> **WHAT THE TASK REQUIRES**:
Give back every line of the data, transcribed exactly.

── DATASET ──

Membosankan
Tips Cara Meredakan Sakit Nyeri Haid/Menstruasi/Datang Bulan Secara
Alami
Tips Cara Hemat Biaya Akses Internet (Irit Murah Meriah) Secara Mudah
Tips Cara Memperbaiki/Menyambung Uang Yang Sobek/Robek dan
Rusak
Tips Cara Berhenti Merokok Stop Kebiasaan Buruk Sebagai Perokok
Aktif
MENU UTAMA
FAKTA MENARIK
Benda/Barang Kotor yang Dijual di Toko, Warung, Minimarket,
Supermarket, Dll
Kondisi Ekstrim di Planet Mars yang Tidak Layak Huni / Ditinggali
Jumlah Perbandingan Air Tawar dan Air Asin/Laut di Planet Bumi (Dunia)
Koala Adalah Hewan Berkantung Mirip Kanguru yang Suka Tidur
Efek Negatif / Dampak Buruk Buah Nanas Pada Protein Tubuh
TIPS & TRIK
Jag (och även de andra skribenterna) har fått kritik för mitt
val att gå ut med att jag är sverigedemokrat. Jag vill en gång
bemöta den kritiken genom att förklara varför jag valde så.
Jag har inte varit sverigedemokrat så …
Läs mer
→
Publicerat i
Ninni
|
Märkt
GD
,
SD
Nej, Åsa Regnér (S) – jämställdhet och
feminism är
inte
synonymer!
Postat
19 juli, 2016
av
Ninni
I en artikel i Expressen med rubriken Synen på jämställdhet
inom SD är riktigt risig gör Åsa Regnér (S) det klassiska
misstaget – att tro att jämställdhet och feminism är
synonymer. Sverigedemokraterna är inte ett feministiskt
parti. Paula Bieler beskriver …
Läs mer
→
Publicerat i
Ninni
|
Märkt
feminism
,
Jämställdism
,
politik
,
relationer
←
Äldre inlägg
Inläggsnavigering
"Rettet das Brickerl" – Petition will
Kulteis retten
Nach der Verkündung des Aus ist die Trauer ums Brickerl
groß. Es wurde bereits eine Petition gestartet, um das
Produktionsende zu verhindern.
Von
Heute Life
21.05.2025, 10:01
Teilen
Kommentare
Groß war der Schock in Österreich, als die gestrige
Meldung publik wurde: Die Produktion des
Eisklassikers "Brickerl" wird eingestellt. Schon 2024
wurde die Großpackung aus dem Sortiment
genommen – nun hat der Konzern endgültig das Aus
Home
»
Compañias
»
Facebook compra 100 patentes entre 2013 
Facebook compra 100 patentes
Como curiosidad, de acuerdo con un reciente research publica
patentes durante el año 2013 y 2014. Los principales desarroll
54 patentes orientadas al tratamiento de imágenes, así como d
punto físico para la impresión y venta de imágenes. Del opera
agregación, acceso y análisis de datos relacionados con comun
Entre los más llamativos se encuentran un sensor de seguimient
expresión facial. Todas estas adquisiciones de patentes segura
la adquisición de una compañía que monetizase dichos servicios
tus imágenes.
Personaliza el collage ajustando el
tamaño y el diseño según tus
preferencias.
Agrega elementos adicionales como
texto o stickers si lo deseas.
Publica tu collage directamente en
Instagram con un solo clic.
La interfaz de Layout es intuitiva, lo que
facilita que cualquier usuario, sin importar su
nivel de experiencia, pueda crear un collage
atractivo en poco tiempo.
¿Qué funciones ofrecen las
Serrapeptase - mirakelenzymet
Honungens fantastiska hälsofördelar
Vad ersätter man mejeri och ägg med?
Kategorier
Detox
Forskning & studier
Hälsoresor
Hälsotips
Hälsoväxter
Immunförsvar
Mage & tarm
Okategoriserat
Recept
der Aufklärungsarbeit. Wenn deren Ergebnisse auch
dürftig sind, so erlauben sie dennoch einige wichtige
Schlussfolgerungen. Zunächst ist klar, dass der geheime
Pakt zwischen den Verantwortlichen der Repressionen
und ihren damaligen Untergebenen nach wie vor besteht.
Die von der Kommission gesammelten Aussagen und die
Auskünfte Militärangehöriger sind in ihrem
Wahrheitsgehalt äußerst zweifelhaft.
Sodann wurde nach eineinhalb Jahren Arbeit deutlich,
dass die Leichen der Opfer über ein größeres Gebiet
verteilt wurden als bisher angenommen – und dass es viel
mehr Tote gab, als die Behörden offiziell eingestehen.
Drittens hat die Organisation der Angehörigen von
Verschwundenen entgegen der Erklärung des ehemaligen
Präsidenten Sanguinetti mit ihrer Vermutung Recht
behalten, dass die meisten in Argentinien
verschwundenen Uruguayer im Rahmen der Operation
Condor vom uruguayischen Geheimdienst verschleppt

───

> **YOUR SOLUTION**:
Membosankan
Tips Cara Meredakan Sakit Nyeri Haid/Menstruasi/Datang Bulan Secara
Alami
Tips Cara Hemat Biaya Akses Internet (Irit Murah Meriah) Secara Mudah
Tips Cara Memperbaiki/Menyambung Uang Yang Sobek/Robek dan
Rusak
Tips Cara Berhenti Merokok Stop Kebiasaan Buruk Sebagai Perokok
Aktif
MENU UTAMA
FAKTA MENARIK
Benda/Barang Kotor yang Dijual di Toko, Warung, Minimarket,
Supermarket, Dll
Kondisi Ekstrim di Planet Mars yang Tidak Layak Huni / Ditinggali
Jumlah Perbandingan Air Tawar dan Air Asin/Laut di Planet Bumi (Dunia)
Koala Adalah Hewan Berkantung Mirip Kanguru yang Suka Tidur
Efek Negatif / Dampak Buruk Buah Nanas Pada Protein Tubuh
TIPS & TRIK
Jag (och även de andra skribenterna) har fått kritik för mitt
val att gå ut med att jag är sverigedemokrat. Jag vill en gång
bemöta den kritiken genom att förklara varför jag valde så.
Jag har inte varit sverigedemokrat så …
Läs mer
→
Publicerat i
Ninni
|
Märkt
GD
,
SD
Nej, Åsa Regnér (S) – jämställdhet och
feminism är
inte
synonymer!
Postat
19 juli, 2016
av
Ninni
I en artikel i Expressen med rubriken Synen på jämställdhet
inom SD är riktigt risig gör Åsa Regnér (S) det klassiska
misstaget – att tro att jämställdhet och feminism är
synonymer. Sverigedemokraterna är inte ett feministiskt
parti. Paula Bieler beskriver …
Läs mer
→
Publicerat i
Ninni
|
Märkt
feminism
,
Jämställdism
,
politik
,
relationer
←
Äldre inlägg
Inläggsnavigering
"Rettet das Brickerl" – Petition will
Kulteis retten
Nach der Verkündung des Aus ist die Trauer ums Brickerl
groß. Es wurde bereits eine Petition gestartet, um das
Produktionsende zu verhindern.
Von
Heute Life
21.05.2025, 10:01
Teilen
Kommentare
Groß war der Schock in Österreich, als die gestrige
Meldung publik wurde: Die Produktion des
Eisklassikers "Brickerl" wird eingestellt. Schon 2024
wurde die Großpackung aus dem Sortiment
genommen – nun hat der Konzern endgültig das Aus
Home
»
Compañias
»
Facebook compra 100 patentes entre 2013 
Facebook compra 100 patentes
Como curiosidad, de acuerdo con un reciente research publica
patentes durante el año 2013 y 2014. Los principales desarroll
54 patentes orientadas al tratamiento de imágenes, así como d
punto físico para la impresión y venta de imágenes. Del opera
agregación, acceso y análisis de datos relacionados con comun
Entre los más llamativos se encuentran un sensor de seguimient
expresión facial. Todas estas adquisiciones de patentes segura
la adquisición de una compañía que monetizase dichos servicios
tus imágenes.
Personaliza el collage ajustando el
tamaño y el diseño según tus
preferencias.
Agrega elementos adicionales como
texto o stickers si lo deseas.
Publica tu collage directamente en
Instagram con un solo clic.
La interfaz de Layout es intuitiva, lo que
facilita que cualquier usuario, sin importar su
nivel de experiencia, pueda crear un collage
atractivo en poco tiempo.
¿Qué funciones ofrecen las
Serrapeptase - mirakelenzymet
Honungens fantastiska hälsofördelar
Vad ersätter man mejeri och ägg med?
Kategorier
Detox
Forskning & studier
Hälsoresor
Hälsotips
Hälsoväxter
Immunförsvar
Mage & tarm
Okategoriserat
Recept
der Aufklärungsarbeit. Wenn deren Ergebnisse auch
dürftig sind, so erlauben sie dennoch einige wichtige
Schlussfolgerungen. Zunächst ist klar, dass der geheime
Pakt zwischen den Verantwortlichen der Repressionen
und ihren damaligen Untergebenen nach wie vor besteht.
Die von der Kommission gesammelten Aussagen und die
Auskünfte Militärangehöriger sind in ihrem
Wahrheitsgehalt äußerst zweifelhaft.
Sodann wurde nach eineinhalb Jahren Arbeit deutlich,
dass die Leichen der Opfer über ein größeres Gebiet
verteilt wurden als bisher angenommen – und dass es viel
mehr Tote gab, als die Behörden offiziell eingestehen.
Drittens hat die Organisation der Angehörigen von
Verschwundenen entgegen der Erklärung des ehemaligen
Präsidenten Sanguinetti mit ihrer Vermutung Recht
behalten, dass die meisten in Argentinien
verschwundenen Uruguayer im Rahmen der Operation
Condor vom uruguayischen Geheimdienst verschleppt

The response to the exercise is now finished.